«Non illuderti di vivere qui sotto la benedizione di Cristo», disse il mio patrigno, con una voce tagliente come una lama. «Tua madre è morta. E con lei sono finiti tutti i tuoi privilegi.»
Ero ferma nell’atrio della casa in cui ero cresciuta, stringendo il manico consunto di una vecchia valigia. Dopo tre anni di assenza, non ero che un’estranea.
Davanti a me, Gennadij Pavlovich—massiccio, lo sguardo duro e compiaciuto—si ergeva come un giudice che non temeva appello. Il potere era per lui un’abitudine, ma anche una forma d’arte.
«Ho solo bisogno di un po’ di tempo per rimettere insieme i pensieri,» dissi con voce fioca, molto più fragile di quanto avessi sperato.

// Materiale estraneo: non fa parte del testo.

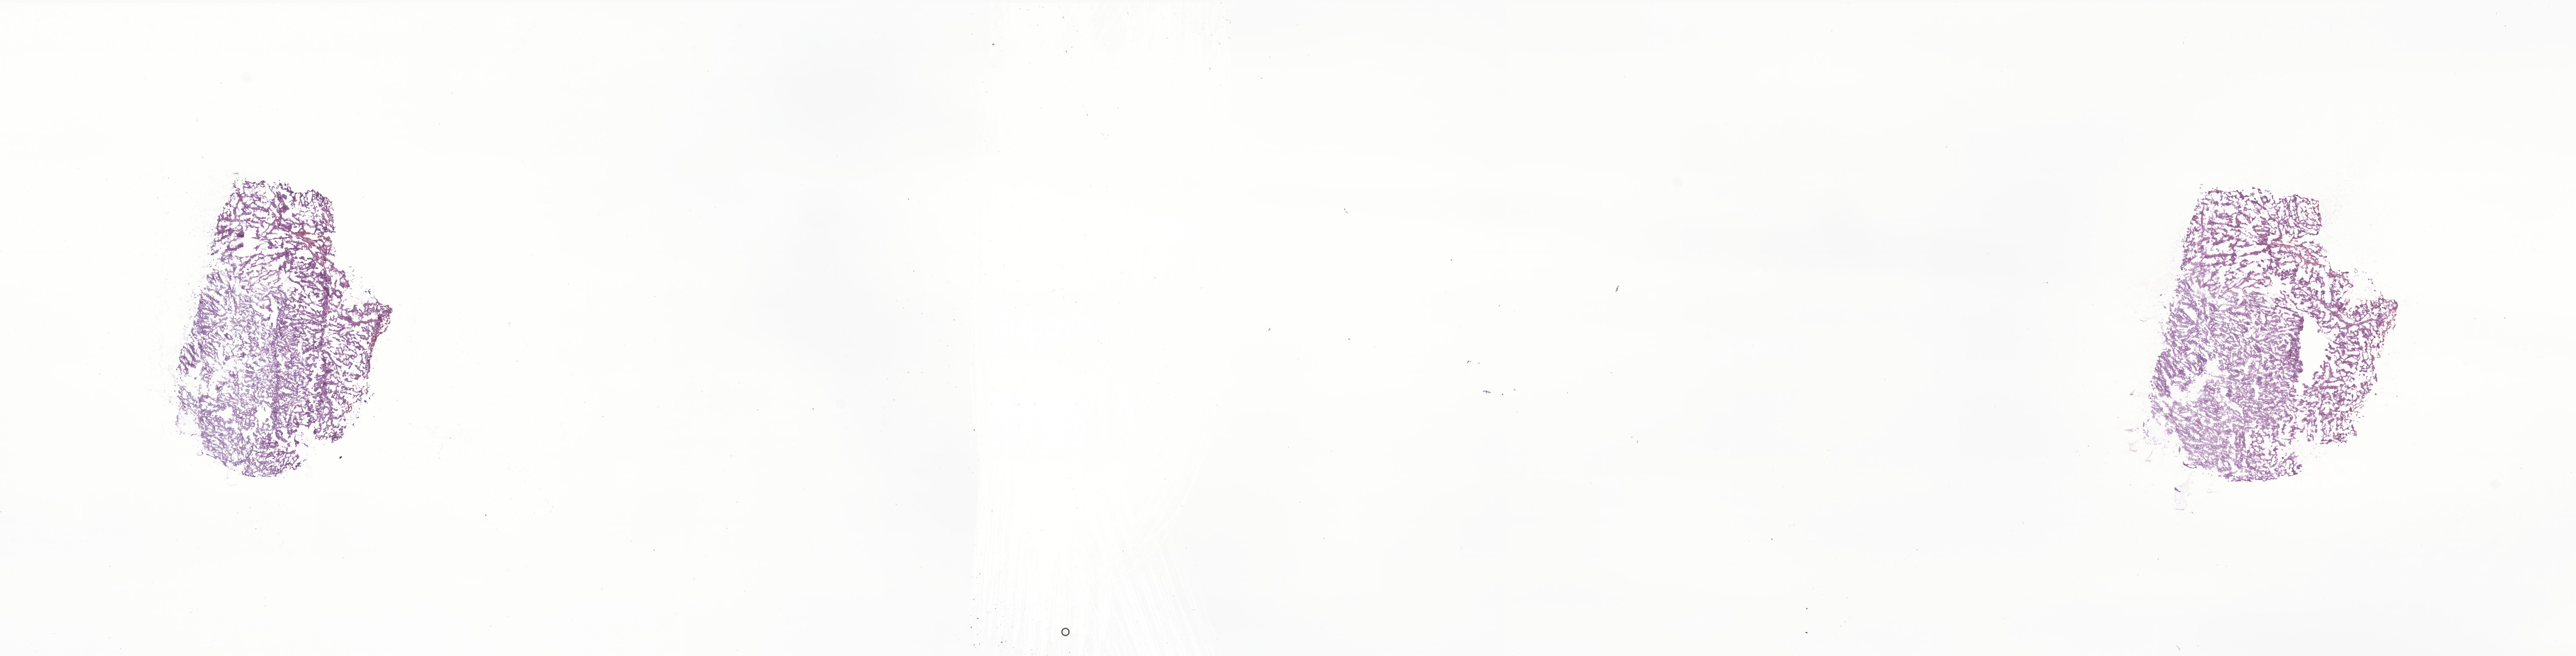
H&E whole-slide image of tumor tissue from the brain, a low-resolution overview of the entire scanned area, about 27.2 x 6.9 mm; frozen section. Patient male; age 65 days.
Recorded diagnosis: Atypical teratoid/rhabdoid tumor.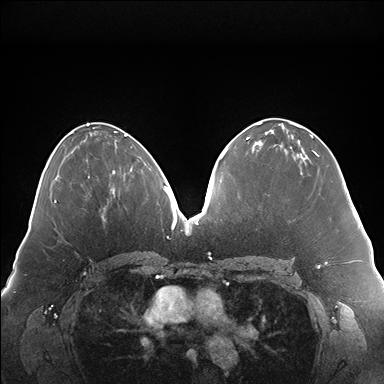
Breast MRI (dynamic contrast-enhanced), one axial slice; position 82 of 176 along the scan axis; dynamic contrast-enhanced series, time point 2 of 7 at this slice position (early post-contrast); 1.5 T; TE 1.5 ms, TR 4.1 ms; 1.1 mm slice thickness; 384 × 384 image matrix, field of view 380 × 380 mm. Female patient.
Outlined on this slice (semi-automatic segmentation, software-assisted and operator-edited):
- enhancing-tissue mask used for the functional tumour volume (all voxels passing the contrast-enhancement thresholds inside the analysis volume; usually the tumour): bounding box (x1, y1, x2, y2) in pixels: (113, 168, 132, 192)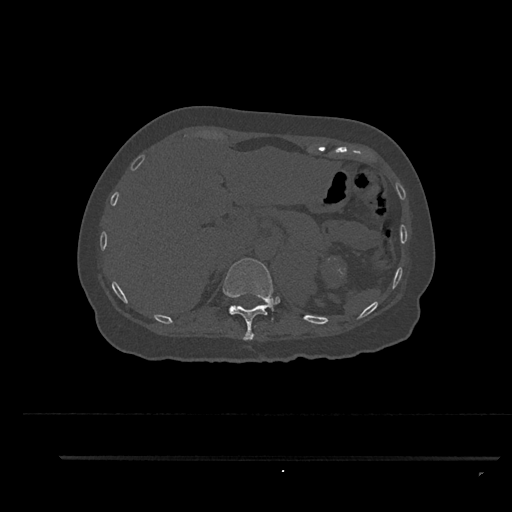
CT including the spine, one axial slice; position 310 of 797 along the scan axis; reconstruction kernel Br40s/3; 120 kVp; bone window (W 1800 / L 400 HU); 0.5 mm slice thickness; 512 × 512 image matrix. Female patient, age 44 years. Case-level facts recorded for this patient, not image findings: primary cancer: renal; vertebrae with lytic lesions (as recorded): L1.
Annotated regions visible in this slice (semi-automatically segmented with operator editing):
- T11 vertebra: bounding box <223,258,274,340> (left, top, right, bottom; pixels)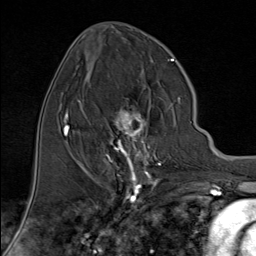
Breast MRI (dynamic contrast-enhanced), one axial slice; cropped to one breast; dynamic contrast-enhanced series, time point 2 of 9 at this slice position (early post-contrast); 1.5 T; TE 1.8 ms, TR 4.3 ms; 2 mm slice thickness; 256 × 256 image matrix, field of view 180 × 180 mm. Female patient.
Structures marked on this image (semi-automatic segmentation, software-assisted and operator-edited):
- enhancing-tissue mask used for the functional tumour volume (all voxels passing the contrast-enhancement thresholds inside the analysis volume; usually the tumour): bounding box [x1, y1, x2, y2] px = [101, 98, 181, 176]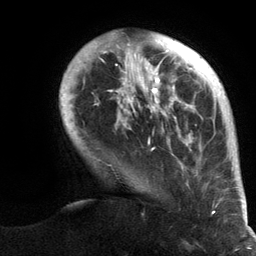
Breast MRI (dynamic contrast-enhanced), one axial slice. Position 26 of 134 along the scan axis. Cropped to one breast. Dynamic contrast-enhanced series, time point 2 of 6 at this slice position (early post-contrast). 3 T. TE 2.8 ms, TR 7.3 ms. 256 × 256 image matrix. Female patient.
Outlined on this slice (semi-automatically segmented with operator editing):
- enhancing-tissue mask used for the functional tumour volume (all voxels passing the contrast-enhancement thresholds inside the analysis volume; usually the tumour): bounding box (x1, y1, x2, y2) in pixels: (60, 40, 247, 214)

«Rimettere insieme i pensieri?» fece eco con un ghigno sprezzante. «In casa mia, comanda chi paga le bollette, Anastasia. Se vuoi restare, lavorerai. Dopo la morte di tua madre, tutto—e intendo tutto—mi appartiene. Dalla punta del tetto all’ultima zolla di terra.»
Alle sue spalle, il salotto portava ancora i segni del tocco di mia madre: le tende ricamate a mano, le fotografie incorniciate nel legno chiaro, la serra che aveva costruito con amore e fatica. Un mondo che sembrava ancora vivo.
«Se vuoi restare,» continuò mentre si toglieva con disinvoltura la giacca firmata e la lanciava su una poltrona antica, «dovrai fare la cameriera. Cucina, pulizie, bucato. Come si addice a chi non ha più diritti.»
Provai a rispondere, ma le parole mi morirono in gola. Solo una domanda si fece spazio tra i pensieri: come si era arrivati a questo punto?
Lui aprì il frigorifero e tirò fuori una bottiglia di Château Margaux—il vino che mia madre riservava alle feste di famiglia. Il gesto fu quasi una profanazione.
«La tua stanza è rimasta come l’hai lasciata,» aggiunse. «Sistemati. Domattina ti darò la lista delle faccende.»
Salendo le scale, ogni gradino sembrava raccontarmi qualcosa: risate, chiacchiere, l’odore della composta di ribes nelle estati passate. E ora, tutto sembrava lontano, polveroso, quasi irreale.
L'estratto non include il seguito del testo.